Uma das dimensões trabalhadas foi a montagem de um catálogo de artistas com as suas respectivas produções fonográficas que cobrisse o período de 2001 a 2016. Mesmo com provas empíricas fartas, há ainda, e isso não é exclusivo de Teresina, um déficit de informações sistematizadas sobre o volume de artistas atuantes nos segmentos musicais independentes brasileiros. Bem como dos produtos – fonográficos e videográficos – frutos destas movimentações.
Ciente desta lacuna, no decorrer dos anos de 2014, 2015 e 2016, montei catálogos referentes não apenas aos artistas e à sua produção. Mas também aos espaços disponíveis para a música autoral e às instâncias que produziam este tipo de evento.
Estes espaços – mais de 70 catalogados entre 2014 e 2016 – têm sido ocupados por um conjunto de mais de 150 projetos musicais – bandas ou artistas-solo – que exercem ou exerceram atividades nestes primeiros anos do século XXI. Estes têm disponibilizado mais de 230 produtos fonográficos, nos mais variados suportes e formatos, fornecendo um repertório riquíssimo do ponto de vista estético, bem como em contínua expansão, e dissipando qualquer dúvida sobre a robustez do cenário de música autoral de Teresina.
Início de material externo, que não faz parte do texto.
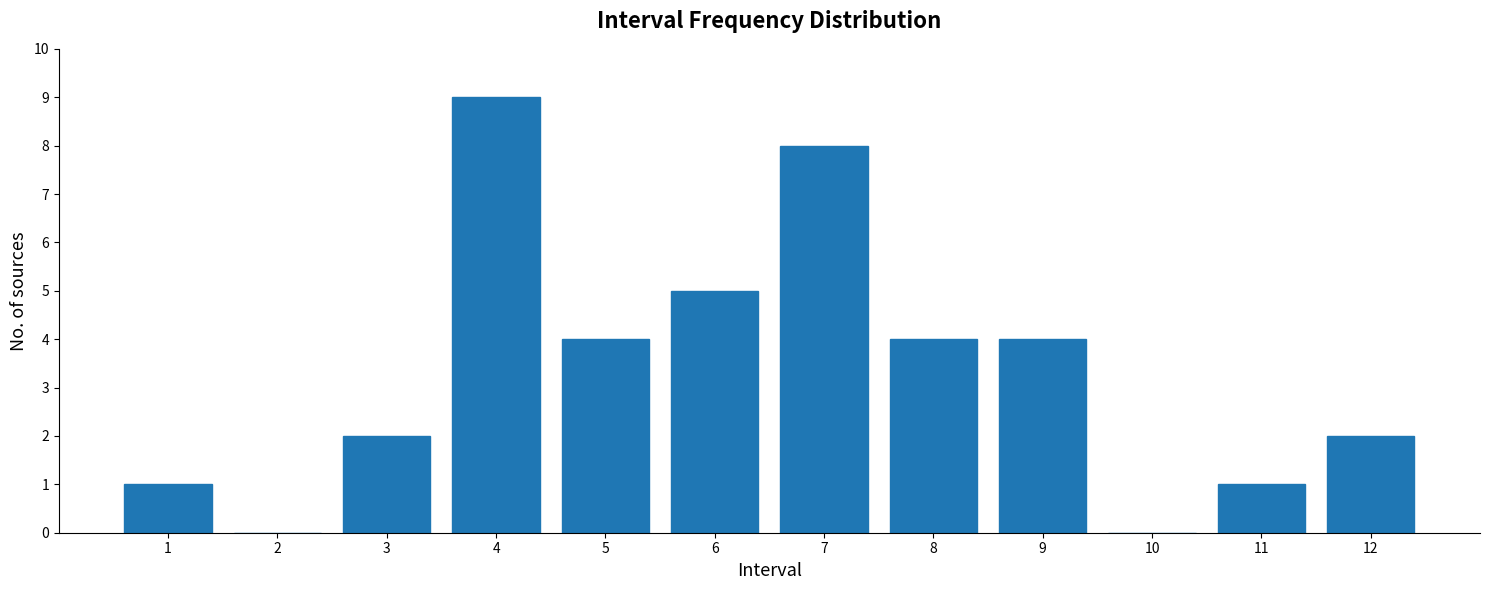

Which range on the x-axis has the tallest bar?

3.5 to 4.5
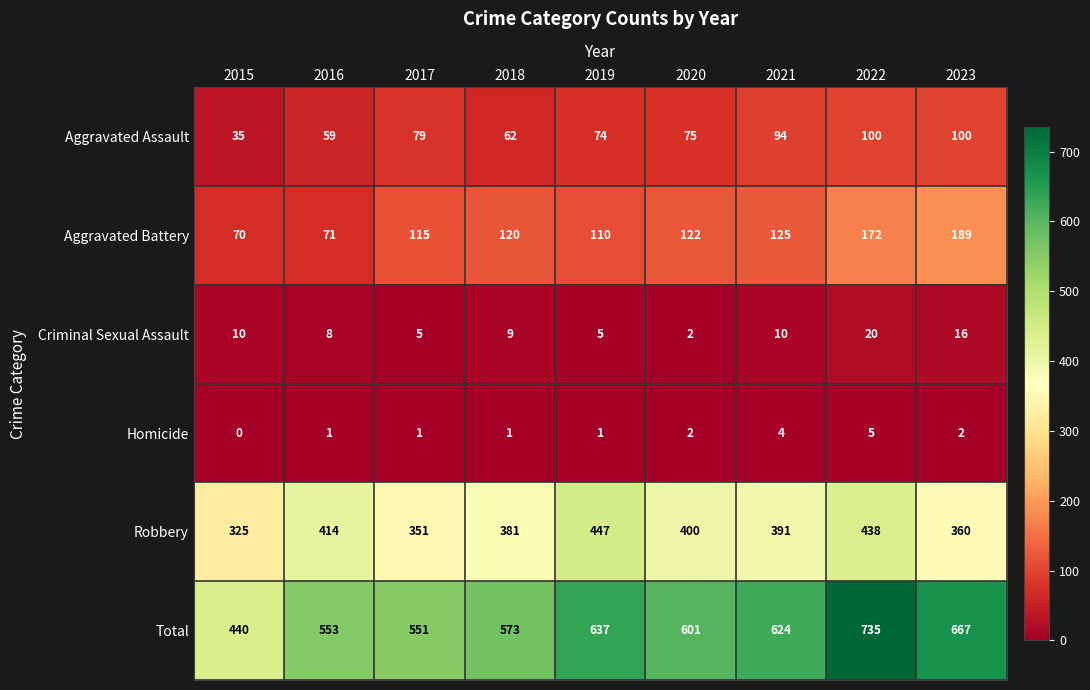

The value of Robbery at 2016 is 218. True or false?

False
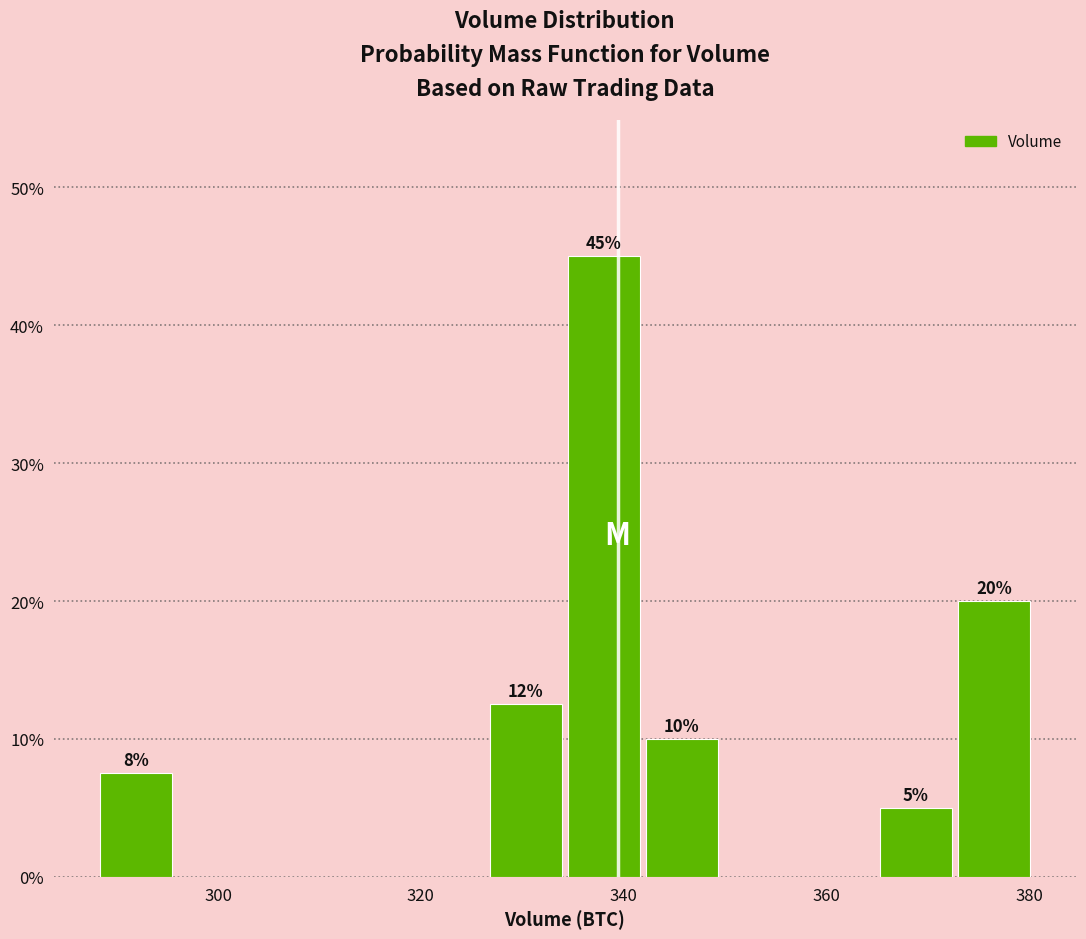

Read against the x-axis, roughly where is the centre of the tallest bar?

338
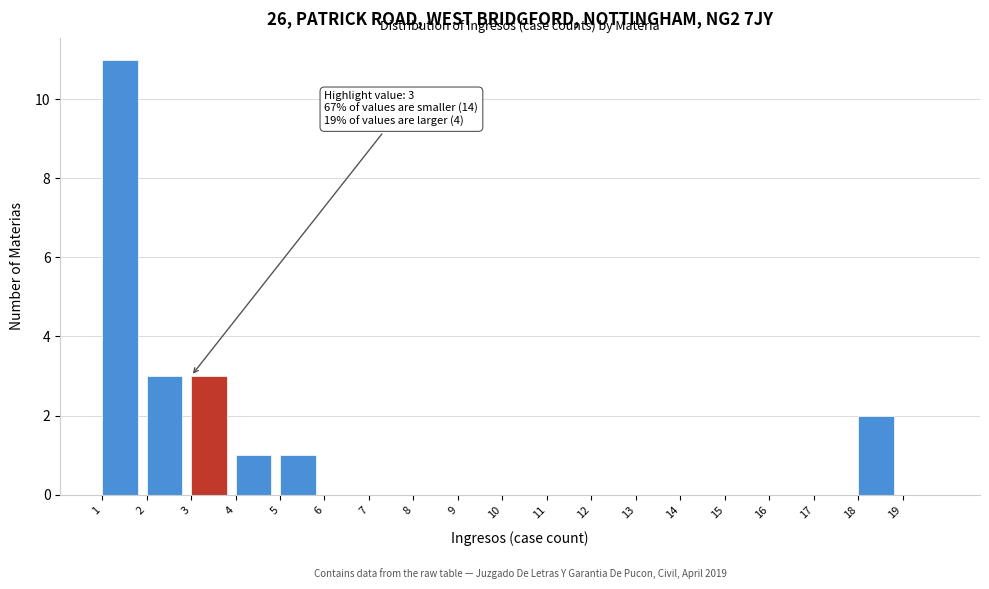

Which range on the x-axis has the tallest bar?

1 to 2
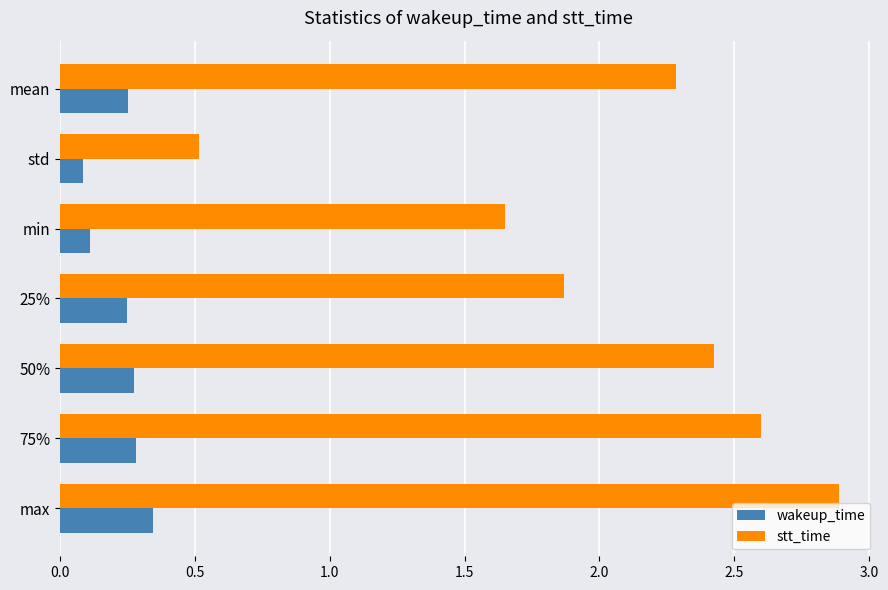

Which series has the largest range (max minus min)?

stt_time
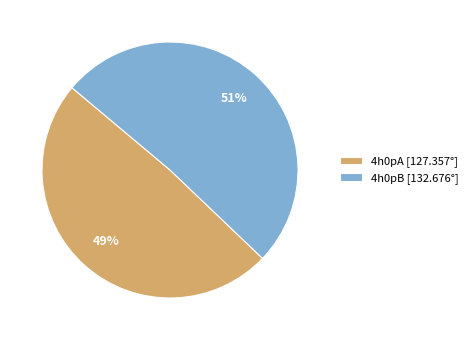

What is the majority slice?

4h0pB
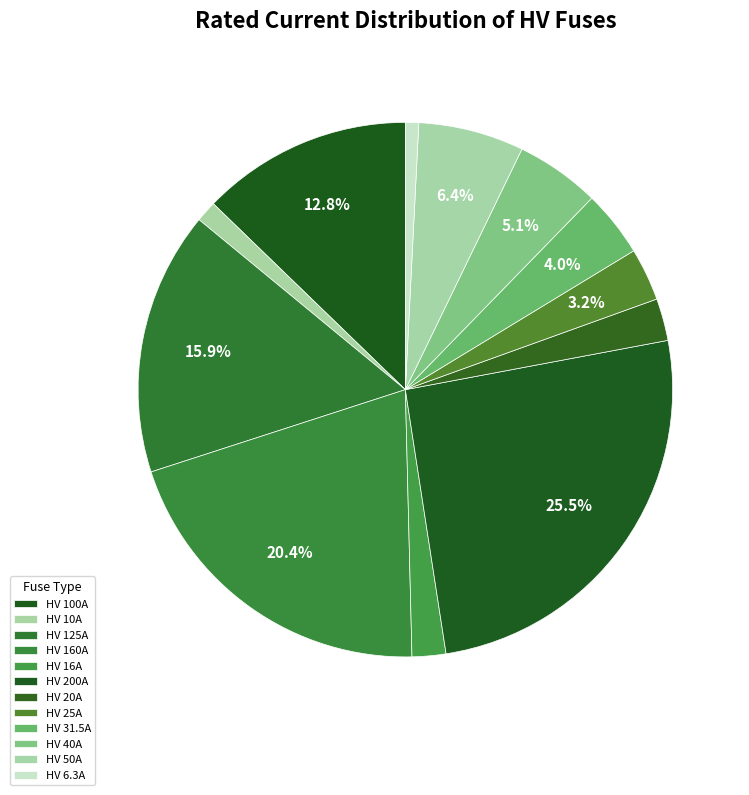

Combined, do HV 40A and HV 50A account for over 50%?

No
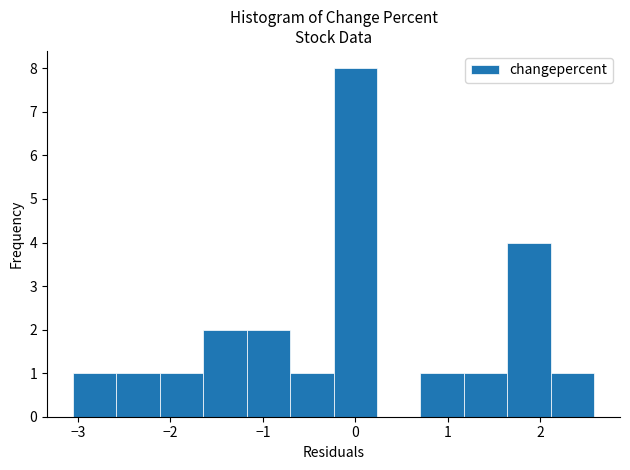

Over which range of the x-axis is the bar tallest?

-0.2 to 0.2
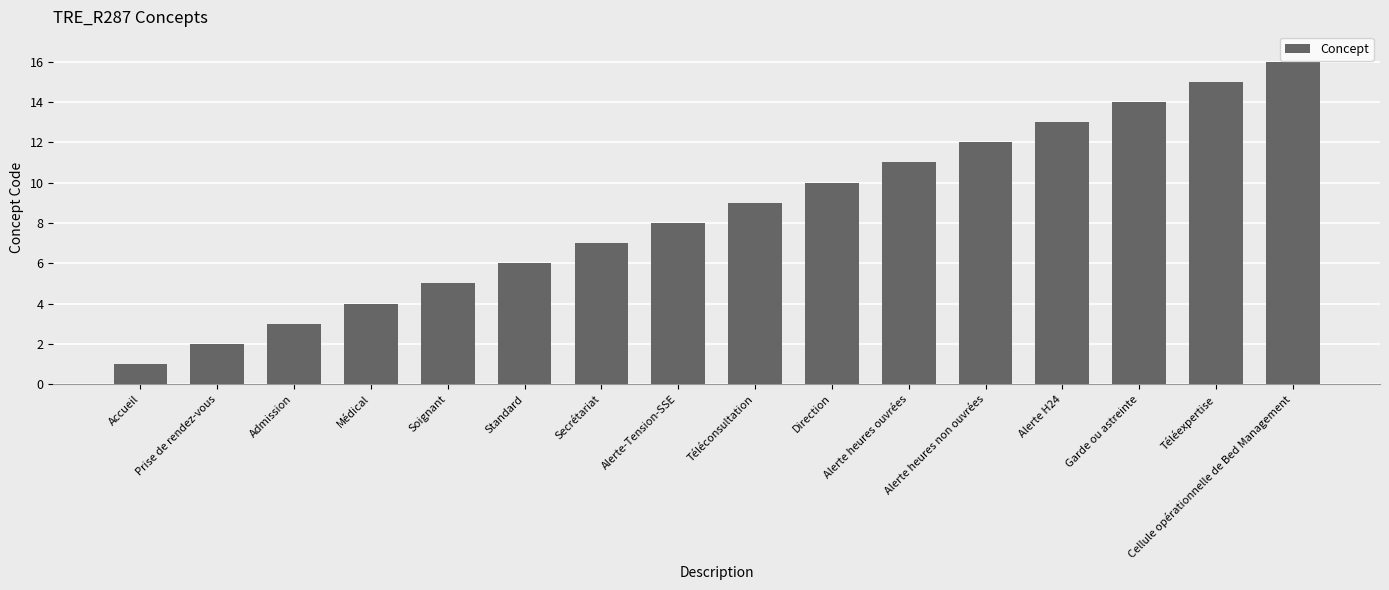

Rank the categories by value from lowest to highest.

Accueil, Prise de rendez-vous, Admission, Médical, Soignant, Standard, Secrétariat, Alerte-Tension-SSE, Téléconsultation, Direction, Alerte heures ouvrées, Alerte heures non ouvrées, Alerte H24, Garde ou astreinte, Téléexpertise, Cellule opérationnelle de Bed Management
Obviamente, dificuldades existem. Questões como a sustentabilidade financeira das carreiras, a visibilidade nacional e mesmo regional de boa parte dos trabalhos e a conexão mais sólida com outros cenários musicais de rock brasileiro, principalmente pela falta de um festival de médio porte, são ainda desafios a serem superados.
Uma das principais consequências destas lacunas é a presença ainda tímida de Teresina no imaginário musical independente brasileiro deste início de século XXI. Esse aspecto fica evidenciado pelo fato de outros contextos “periféricos” terem alcançado tal estágio, fato verificado principalmente no reconhecimento a nível nacional de artistas oriundos deste tipo de território.
Apesar destas dificuldades, o cenário musical de Teresina adentraria os anos de 2010 forte, com o surgimento de vários novos nomes. Estes enriquecem ainda mais o já substancial acervo de rock autoral, pronto a ser desbravado por quem esteja suficientemente disposto(a) a conhecê-lo.
Thiago Meneses Alves é doutor em Sociologia pela Universidade do Porto (Portugal), professor de Comunicação da Universidade Federal do Piauí (Ufpi) e autor da tese “Genealogia, morfologia, dinâmicas e produtos do rock independente de Teresina no início do século XXI”.
Publicado em Revestrés#42 – julho-agosto de 2019.